Exercise requirements >> Transcribe the text of each of these records line by line, copying every line exactly.

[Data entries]
*** Block opens ***
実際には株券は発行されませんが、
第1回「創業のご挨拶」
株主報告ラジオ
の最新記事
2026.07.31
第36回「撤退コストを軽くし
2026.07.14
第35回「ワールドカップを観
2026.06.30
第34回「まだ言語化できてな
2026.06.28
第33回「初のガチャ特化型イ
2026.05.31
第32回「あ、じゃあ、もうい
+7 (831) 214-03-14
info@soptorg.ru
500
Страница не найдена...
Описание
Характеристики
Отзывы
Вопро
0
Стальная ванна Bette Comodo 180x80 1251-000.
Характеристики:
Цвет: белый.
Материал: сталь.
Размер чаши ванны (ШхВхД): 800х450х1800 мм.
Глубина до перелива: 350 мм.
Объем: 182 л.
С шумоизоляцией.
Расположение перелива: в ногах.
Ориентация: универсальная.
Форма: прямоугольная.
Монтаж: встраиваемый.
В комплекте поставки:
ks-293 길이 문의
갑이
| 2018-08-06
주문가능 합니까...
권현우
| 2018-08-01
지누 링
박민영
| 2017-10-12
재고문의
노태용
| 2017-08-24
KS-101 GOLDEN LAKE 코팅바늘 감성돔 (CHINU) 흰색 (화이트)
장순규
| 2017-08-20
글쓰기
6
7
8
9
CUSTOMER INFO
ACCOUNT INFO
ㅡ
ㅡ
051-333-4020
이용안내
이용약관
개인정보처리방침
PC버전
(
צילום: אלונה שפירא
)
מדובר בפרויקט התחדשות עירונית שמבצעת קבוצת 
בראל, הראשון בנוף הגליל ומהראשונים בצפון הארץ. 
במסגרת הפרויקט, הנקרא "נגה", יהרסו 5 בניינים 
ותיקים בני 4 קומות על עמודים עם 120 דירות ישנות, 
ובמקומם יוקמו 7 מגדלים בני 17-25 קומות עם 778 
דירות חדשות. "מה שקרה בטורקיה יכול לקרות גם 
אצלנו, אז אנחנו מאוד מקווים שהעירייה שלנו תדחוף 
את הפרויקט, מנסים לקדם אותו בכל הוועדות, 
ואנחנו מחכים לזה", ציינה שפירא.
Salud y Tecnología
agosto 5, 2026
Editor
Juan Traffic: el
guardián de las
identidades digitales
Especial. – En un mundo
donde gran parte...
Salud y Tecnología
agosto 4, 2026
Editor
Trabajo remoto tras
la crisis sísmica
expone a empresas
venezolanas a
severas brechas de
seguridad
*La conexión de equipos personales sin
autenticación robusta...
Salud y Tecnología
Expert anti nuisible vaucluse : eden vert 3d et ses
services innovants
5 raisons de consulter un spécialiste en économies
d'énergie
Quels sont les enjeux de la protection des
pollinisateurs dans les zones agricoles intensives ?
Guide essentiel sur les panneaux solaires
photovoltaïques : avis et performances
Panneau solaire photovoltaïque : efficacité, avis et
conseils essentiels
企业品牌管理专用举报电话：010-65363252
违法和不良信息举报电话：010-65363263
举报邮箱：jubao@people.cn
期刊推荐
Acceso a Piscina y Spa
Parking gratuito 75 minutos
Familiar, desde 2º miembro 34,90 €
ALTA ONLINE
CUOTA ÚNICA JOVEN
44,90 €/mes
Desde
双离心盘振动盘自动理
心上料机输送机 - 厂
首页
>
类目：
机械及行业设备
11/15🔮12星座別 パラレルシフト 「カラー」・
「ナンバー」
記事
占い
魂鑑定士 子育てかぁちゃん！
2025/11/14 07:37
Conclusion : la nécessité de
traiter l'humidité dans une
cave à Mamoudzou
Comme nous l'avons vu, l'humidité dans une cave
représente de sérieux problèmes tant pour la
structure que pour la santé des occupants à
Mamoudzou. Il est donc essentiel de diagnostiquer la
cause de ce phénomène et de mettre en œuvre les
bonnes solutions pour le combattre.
*** Block closes ***
Completed exercise >>
実際には株券は発行されませんが、
第1回「創業のご挨拶」
株主報告ラジオ
の最新記事
2026.07.31
第36回「撤退コストを軽くし
2026.07.14
第35回「ワールドカップを観
2026.06.30
第34回「まだ言語化できてな
2026.06.28
第33回「初のガチャ特化型イ
2026.05.31
第32回「あ、じゃあ、もうい
+7 (831) 214-03-14
info@soptorg.ru
500
Страница не найдена...
Описание
Характеристики
Отзывы
Вопро
0
Стальная ванна Bette Comodo 180x80 1251-000.
Характеристики:
Цвет: белый.
Материал: сталь.
Размер чаши ванны (ШхВхД): 800х450х1800 мм.
Глубина до перелива: 350 мм.
Объем: 182 л.
С шумоизоляцией.
Расположение перелива: в ногах.
Ориентация: универсальная.
Форма: прямоугольная.
Монтаж: встраиваемый.
В комплекте поставки:
ks-293 길이 문의
갑이
| 2018-08-06
주문가능 합니까...
권현우
| 2018-08-01
지누 링
박민영
| 2017-10-12
재고문의
노태용
| 2017-08-24
KS-101 GOLDEN LAKE 코팅바늘 감성돔 (CHINU) 흰색 (화이트)
장순규
| 2017-08-20
글쓰기
6
7
8
9
CUSTOMER INFO
ACCOUNT INFO
ㅡ
ㅡ
051-333-4020
이용안내
이용약관
개인정보처리방침
PC버전
(
צילום: אלונה שפירא
)
מדובר בפרויקט התחדשות עירונית שמבצעת קבוצת 
בראל, הראשון בנוף הגליל ומהראשונים בצפון הארץ. 
במסגרת הפרויקט, הנקרא "נגה", יהרסו 5 בניינים 
ותיקים בני 4 קומות על עמודים עם 120 דירות ישנות, 
ובמקומם יוקמו 7 מגדלים בני 17-25 קומות עם 778 
דירות חדשות. "מה שקרה בטורקיה יכול לקרות גם 
אצלנו, אז אנחנו מאוד מקווים שהעירייה שלנו תדחוף 
את הפרויקט, מנסים לקדם אותו בכל הוועדות, 
ואנחנו מחכים לזה", ציינה שפירא.
Salud y Tecnología
agosto 5, 2026
Editor
Juan Traffic: el
guardián de las
identidades digitales
Especial. – En un mundo
donde gran parte...
Salud y Tecnología
agosto 4, 2026
Editor
Trabajo remoto tras
la crisis sísmica
expone a empresas
venezolanas a
severas brechas de
seguridad
*La conexión de equipos personales sin
autenticación robusta...
Salud y Tecnología
Expert anti nuisible vaucluse : eden vert 3d et ses
services innovants
5 raisons de consulter un spécialiste en économies
d'énergie
Quels sont les enjeux de la protection des
pollinisateurs dans les zones agricoles intensives ?
Guide essentiel sur les panneaux solaires
photovoltaïques : avis et performances
Panneau solaire photovoltaïque : efficacité, avis et
conseils essentiels
企业品牌管理专用举报电话：010-65363252
违法和不良信息举报电话：010-65363263
举报邮箱：jubao@people.cn
期刊推荐
Acceso a Piscina y Spa
Parking gratuito 75 minutos
Familiar, desde 2º miembro 34,90 €
ALTA ONLINE
CUOTA ÚNICA JOVEN
44,90 €/mes
Desde
双离心盘振动盘自动理
心上料机输送机 - 厂
首页
>
类目：
机械及行业设备
11/15🔮12星座別 パラレルシフト 「カラー」・
「ナンバー」
記事
占い
魂鑑定士 子育てかぁちゃん！
2025/11/14 07:37
Conclusion : la nécessité de
traiter l'humidité dans une
cave à Mamoudzou
Comme nous l'avons vu, l'humidité dans une cave
représente de sérieux problèmes tant pour la
structure que pour la santé des occupants à
Mamoudzou. Il est donc essentiel de diagnostiquer la
cause de ce phénomène et de mettre en œuvre les
bonnes solutions pour le combattre.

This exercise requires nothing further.